Beaucoup plus variées et inventives, les préparations solides ou semi-solides témoignent d’une véritable créativité culinaire. Les artisans y adaptaient les techniques de confiserie pour y incorporer la résine ou la poudre de chanvre, souvent associées à des ingrédients nobles et des parfums réputés pour leurs vertus tonifiantes ou aphrodisiaques.

Au Maghreb, le type Manzul associait environ 10% de résine à de l’huile de sésame, parfois du beurre de cacao, du chocolat, et un assortiment d’épices et de fruits secs — amandes, pistaches, noix, pignons, voire graines de céleri ou de cresson. Pétrie à la main, la pâte était aplatie puis découpée en petits disques destinés à être mâchés lentement. Les Helwa (ou Haloua), confiseries proches du Manzul, se répandirent dans tout le bassin méditerranéen, souvent préparées sans substance active et consommées comme douceurs ordinaires. Le Majoun était, quant à lui, un mélange de miel, de résine, de gomme arabique et d’épices, roulé en pastilles à avaler, parfois réservé à des usages festifs ou médicinaux.

Il existait d’ailleurs autant de variantes que de régions : lorsqu’on évoquait un « majoun égyptien », il aurait été plus juste de parler d’un « électuaire de type majoun », tant les recettes différaient d’un pays à l’autre. Le majoun tunisien, par exemple, se distinguait de ses équivalents turcs ou syriens par la combinaison d’épices et de condiments employés.

D’autres recettes, comme le Dawamesk, faisaient frire les têtes de la fleur dans du beurre ou des huiles parfumées avant d’ajouter musc, cannelle, macis ou clous de girofle, donnant un extrait gras et aromatique. Certaines confiseries plus élaborées, comme les Garawish, mêlaient sirop cuit, opium et épices pour obtenir une pâte dure, parfois comparée au sucre d’orge. Enfin, de nombreuses douceurs populaires — dattes farcies, rahat lokum (loukoum), nougats ou autres spécialités orientales — servaient ponctuellement de support à ces préparations. À travers ces recettes, c’est tout un pan de la gastronomie traditionnelle du monde arabe et méditerranéen qui se révèle : un art du mélange, du parfum et de la sensualité, oscillant entre rituel, plaisir et remède.

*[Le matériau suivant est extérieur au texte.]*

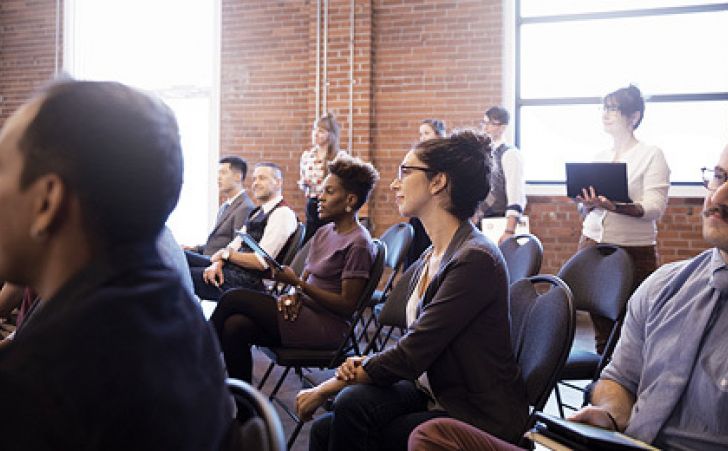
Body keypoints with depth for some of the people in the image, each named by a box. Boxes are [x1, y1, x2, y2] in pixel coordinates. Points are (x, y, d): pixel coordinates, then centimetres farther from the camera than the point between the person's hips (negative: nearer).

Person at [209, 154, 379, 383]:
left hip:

L'adoption de la fleur au retour des croisades

En Europe durant le Moyen Âge, des moines et médecins européens, influencés par les traités médicaux arabes et éveillés par les retours de Croisades, ont aussi commencé à expérimenter l’incorporation des graines et des fleurs de chanvre dans des préparations alimentaires aux vertus médicinales. Marqueur de la présence du chanvre dans la culture médiévale, l’inscription sur les arches de la Via Dell'Indipendenza à Bologne de 1220, “Panis Vita, Cannabis Protectio, Vinum Laetitia” se traduit par “Le pain est la vie, le chanvre est la protection, le vin est la joie”.